Евангелие – не просто метафоричность, это – афористический символизм. Евангелие – это извечность, незыблемость человека, неизменная компонента человеческих качеств и человеческого удела.

Красота интеллектуально-интуитивной теологии очень близка к Красоте вообще, к Красоте, безразлично к чему приложенной: к науке, познанию, философии, жизни, этике, гуманизму.

Бог создал человека безгрешным, но возложил на него бесконечную ответственность для того, чтобы своим умом и своими силами возвыситься до понимания Божественного мира.
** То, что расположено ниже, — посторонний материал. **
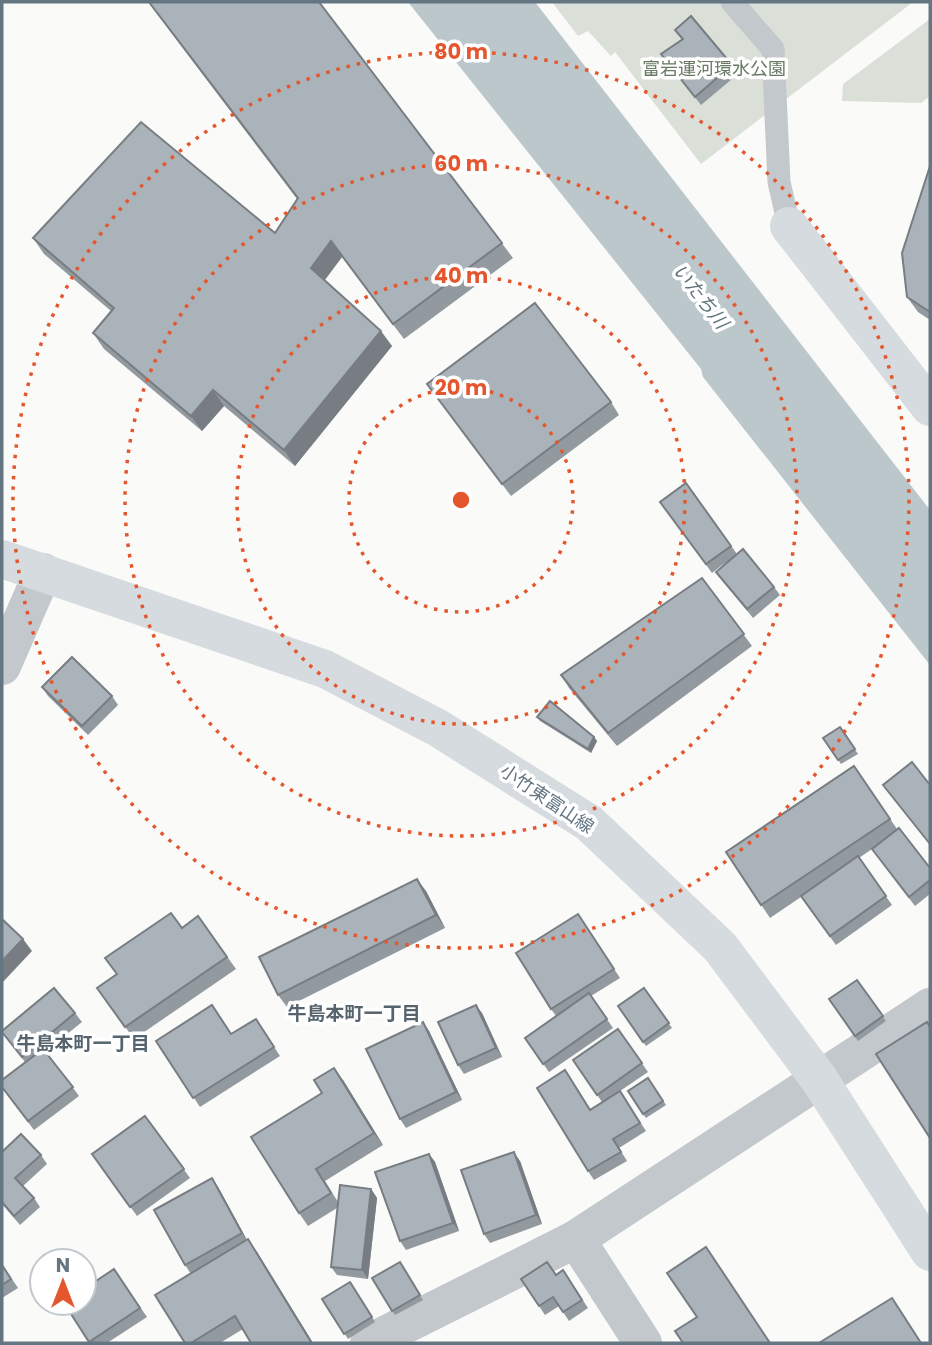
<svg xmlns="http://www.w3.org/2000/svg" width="932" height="1345" font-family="Poppins,'Noto Sans JP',sans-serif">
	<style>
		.green { fill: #dadfd7 }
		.water { fill: #bbc7cb }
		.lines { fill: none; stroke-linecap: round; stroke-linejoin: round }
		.lane { stroke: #c3c8cc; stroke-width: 23 }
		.street { stroke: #c3c8cc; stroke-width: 38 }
		.secondary { stroke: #d6dbdf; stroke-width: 38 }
		.wall { fill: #929a9f }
		.shaded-wall { fill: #777d82 }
		.building { fill: #aab3b9; stroke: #777d82; stroke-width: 2 }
		.ring { fill: none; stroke: #e4572e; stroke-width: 3.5; stroke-dasharray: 3.5 7 }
		.labels { text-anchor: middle; stroke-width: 7; stroke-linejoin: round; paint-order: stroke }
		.park-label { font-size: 18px; fill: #687a64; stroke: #fff }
		.street-label { font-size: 18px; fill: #657683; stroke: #fff }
		.water-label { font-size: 19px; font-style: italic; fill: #60757c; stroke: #fff }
		.neighbourhood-label { font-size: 19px; font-weight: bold; fill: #57646e; stroke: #fff }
		.centre { fill: #e4572e; stroke: #fff; stroke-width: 3.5 }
		.ring-label { font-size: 21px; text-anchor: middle; font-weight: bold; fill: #e4572e; stroke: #fff; stroke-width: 7; stroke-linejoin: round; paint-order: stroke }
	</style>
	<rect width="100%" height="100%" fill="#fafaf8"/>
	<g class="green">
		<polygon points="552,2 913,2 701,164 615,52 611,56 588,31 578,36"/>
		<polygon points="930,19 930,96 921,103 842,101 843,84"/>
	</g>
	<polygon class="water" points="408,2 535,2 930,510 930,665 703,377 701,369"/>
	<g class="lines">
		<polyline class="lane" points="732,2 773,49 779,182 789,226"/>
		<g class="street">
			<polyline points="2,666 43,572"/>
			<polyline points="576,1239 643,1343"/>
			<polyline points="369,1343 576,1239 930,1007"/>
		</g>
		<g class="secondary">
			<polyline points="789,226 930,407"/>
			<polyline points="2,559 325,669 438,728 589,823 720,947 819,1079 930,1252"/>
		</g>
	</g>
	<g class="wall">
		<polygon points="148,2 319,2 513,258 404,339 342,257 324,280 392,346 295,466 224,406 202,431 104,349 93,333 111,311 44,254 33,238 275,233 297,199"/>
		<polygon points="675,30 732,65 738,74 701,105 661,54 682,40"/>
		<polygon points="930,166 930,320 918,312 907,297"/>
		<polygon points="427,384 611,402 619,415 511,496"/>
		<polygon points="686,483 737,554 774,587 780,595 753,618 716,572 726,562 712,573 660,502"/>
		<polygon points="702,578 752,646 617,746 569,688 561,675"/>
		<polygon points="42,687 112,696 118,705 88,735 48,696"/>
		<polygon points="537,717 594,737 597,741 591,753 540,721"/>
		<polygon points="840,727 858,754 841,764 823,738"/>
		<polygon points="854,766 897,829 930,868 930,894 915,906 872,849 859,858 892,905 836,945 801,897 770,918 726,852"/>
		<polygon points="426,891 445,928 287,1007 278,995"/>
		<polygon points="198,916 236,969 134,1039 97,988"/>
		<polygon points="584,923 620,978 591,996 613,1028 549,1072 525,1038 556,1016 551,1009"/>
		<polygon points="857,980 886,1021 858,1041 829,999"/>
		<polygon points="644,988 672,1028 646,1046 618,1006"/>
		<polygon points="75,1013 82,1022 46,1051 79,1096 34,1130 2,1088 25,1062 2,1032"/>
		<polygon points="482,1013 502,1057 464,1074 458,1065"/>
		<polygon points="256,1019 280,1056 200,1107 156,1041 231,1034"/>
		<polygon points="423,1022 429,1031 462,1100 406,1128 400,1119"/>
		<polygon points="618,1029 648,1072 620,1091 646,1131 619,1148 627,1161 594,1180 588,1171 565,1070 590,1109 602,1102 573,1060"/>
		<polygon points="648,1078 666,1105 646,1118 643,1114"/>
		<polygon points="343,1080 383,1145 325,1181 338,1202 371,1189 377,1198 368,1279 337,1275 331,1267 337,1208 308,1226 299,1213"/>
		<polygon points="145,1116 190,1178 137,1216 92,1154"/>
		<polygon points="2,1152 41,1155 47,1164 23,1186 34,1198 40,1207 20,1225 2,1204"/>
		<polygon points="429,1154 435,1162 459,1231 406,1250 400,1241"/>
		<polygon points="520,1161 542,1224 490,1243 484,1234"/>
		<polygon points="218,1187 247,1240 257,1252 313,1343 251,1343 243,1329 220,1343 185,1343 191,1274 185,1265"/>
		<polygon points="2,1264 18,1288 2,1298"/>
		<polygon points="403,1266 423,1300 395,1315 392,1311"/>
		<polygon points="114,1269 147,1317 107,1343 90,1343 64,1303"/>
		<polygon points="563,1270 588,1308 569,1321 559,1306 545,1315 521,1279 556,1275"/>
		<polygon points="350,1282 375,1322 348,1339 322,1299"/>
	</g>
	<g class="shaded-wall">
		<polygon points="331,241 342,257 322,284 311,268"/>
		<polygon points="381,331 392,346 295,466 284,450"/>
		<polygon points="213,390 224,406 202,431 191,416"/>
		<polygon points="594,737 597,741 591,753 588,749"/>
		<polygon points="417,879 426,891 445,928 436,915"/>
		<polygon points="23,939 32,951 2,983 2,961"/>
		<polygon points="476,1005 482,1013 502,1057 496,1048"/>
		<polygon points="423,1022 429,1031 462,1100 456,1092"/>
		<polygon points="334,1068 343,1080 383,1145 374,1133"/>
		<polygon points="514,1152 520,1161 542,1224 536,1215"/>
		<polygon points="429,1154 435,1162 459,1231 453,1223"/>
		<polygon points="212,1178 218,1187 248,1242 242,1233"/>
		<polygon points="371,1189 377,1198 368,1279 362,1270"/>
		<polygon points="248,1239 257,1252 313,1343 312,1343"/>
	</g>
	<g class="building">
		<polygon points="149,2 319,2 502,243 393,324 331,241 311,268 381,331 284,450 213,390 191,416 93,333 114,308 33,238 141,122 275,233 298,198"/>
		<polygon points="691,16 732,65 695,97 661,54 683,39 675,30"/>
		<polygon points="930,166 930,312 907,297 902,253"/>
		<polygon points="535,303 611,402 502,484 427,384"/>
		<polygon points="686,483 731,546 706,564 660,502"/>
		<polygon points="743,549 774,587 747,609 716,572"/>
		<polygon points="702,578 744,634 608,733 561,675"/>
		<polygon points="72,657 112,696 82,726 42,687"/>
		<polygon points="550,701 594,737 588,749 537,717"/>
		<polygon points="840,727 855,749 838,760 823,738"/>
		<polygon points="912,762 930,785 930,844 883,785"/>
		<polygon points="854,766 890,819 761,905 726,852"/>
		<polygon points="899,828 930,868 930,880 909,897 872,849"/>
		<polygon points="858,856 886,896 830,936 801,896"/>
		<polygon points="417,879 436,915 278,995 259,957"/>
		<polygon points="171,913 182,928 198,916 227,957 125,1027 97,988 117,974 105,958"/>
		<polygon points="578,914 614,969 551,1009 516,953"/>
		<polygon points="2,919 23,939 2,961"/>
		<polygon points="857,980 883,1016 855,1036 829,999"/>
		<polygon points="54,988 75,1013 22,1057 2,1032 2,1031"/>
		<polygon points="644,988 669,1023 643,1042 618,1006"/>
		<polygon points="589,993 607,1019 543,1064 525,1038"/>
		<polygon points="212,1005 231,1034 256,1019 274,1047 193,1098 156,1041"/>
		<polygon points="476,1005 496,1048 458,1065 438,1022"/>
		<polygon points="423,1022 456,1092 400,1119 366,1049"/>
		<polygon points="927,1022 930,1027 930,1138 876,1054"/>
		<polygon points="618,1029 642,1063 597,1095 573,1060"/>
		<polygon points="43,1049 73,1087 28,1121 2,1087 2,1080"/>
		<polygon points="334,1068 374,1133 316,1169 331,1193 299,1213 251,1137 322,1093 314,1080"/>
		<polygon points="565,1070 590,1110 620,1091 640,1123 613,1139 621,1152 588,1171 537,1088"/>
		<polygon points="648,1078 663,1101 643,1114 628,1091"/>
		<polygon points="145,1116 184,1169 130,1207 92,1154"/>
		<polygon points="21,1134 41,1155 15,1178 34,1198 14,1216 2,1202 2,1152"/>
		<polygon points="514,1152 536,1215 484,1234 461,1170"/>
		<polygon points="429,1154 453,1223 400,1241 375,1172"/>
		<polygon points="212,1178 242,1233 185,1265 154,1210"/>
		<polygon points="340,1185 371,1189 362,1270 331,1267"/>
		<polygon points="248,1239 311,1342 309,1343 251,1343 235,1316 191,1343 185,1343 155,1295"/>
		<polygon points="706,1247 770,1343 683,1343 675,1331 697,1317 667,1273"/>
		<polygon points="400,1262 420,1295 392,1311 372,1278"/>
		<polygon points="547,1262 556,1275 563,1270 582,1300 563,1312 553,1297 539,1306 521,1279"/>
		<polygon points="2,1265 11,1279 2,1285"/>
		<polygon points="114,1269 140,1308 89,1342 64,1303 84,1303 84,1289"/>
		<polygon points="350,1282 372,1317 344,1334 322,1299"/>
		<polygon points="892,1298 921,1343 819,1343"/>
	</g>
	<g class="ring">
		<circle cx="461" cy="500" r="112"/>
		<circle cx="461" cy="500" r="224"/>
		<circle cx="461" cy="500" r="336"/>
		<circle cx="461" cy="500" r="448"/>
	</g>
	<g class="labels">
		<g class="park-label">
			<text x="714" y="75">富岩運河環水公園</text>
		</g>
		<g class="street-label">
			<text transform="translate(547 799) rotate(34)" y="6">小竹東富山線</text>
		</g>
		<g class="water-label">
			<text transform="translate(701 296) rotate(52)" y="7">いたち川</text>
		</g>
		<g class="neighbourhood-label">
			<text x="354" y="1020">牛島本町一丁目</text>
			<text x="83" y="1050">牛島本町一丁目</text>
		</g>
	</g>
	<circle cx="461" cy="500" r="10" class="centre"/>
	<g class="ring-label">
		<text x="461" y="59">80 m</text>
		<text x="461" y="171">60 m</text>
		<text x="461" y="283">40 m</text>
		<text x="461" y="395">20 m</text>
	</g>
	<rect width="932" height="1345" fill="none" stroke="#657683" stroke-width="7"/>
	<g transform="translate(63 1282)"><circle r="33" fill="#ffffff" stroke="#c1c8cd" stroke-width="2"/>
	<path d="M0-5L12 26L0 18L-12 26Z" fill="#e4572e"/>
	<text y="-10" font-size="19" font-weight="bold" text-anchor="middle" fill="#657683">N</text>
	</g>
</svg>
Этот процесс медленного просветления и возвышения твари до Творца я называю эволюцией Души. По словам Я. С. Друскина, сделано это для того, чтобы «с моими конечными, как у сотворенного, силами у меня открылись глаза, чтобы я получил лицо, взгляд, увидел Его взгляд и стал святым, как и Он свят».

Я не знаю, по чьей воле я нахожусь здесь – Бога или слепого случая, – но, поверьте мне, я не желаю идти в никуда. Поэтому с Богом мне комфортнее, чем с мертвой пустотой[19]. «Тот, кто сознает, что основа жизни его – дух, знает, что он находится вне всякой опасности», – говорил Лао-Цзы.

вернуться

18

В индуизме – уравновешенность, невозмутимость.

вернуться

19

Здесь аллюзия на тему Тимоти Лири: «Если мы здесь по воле Бога – мы направляемся к Богу. Если же мы здесь по воле слепого случая, логично заключает человеческий разум, – мы идем в никуда. Отсюда рождается страх перед будущим».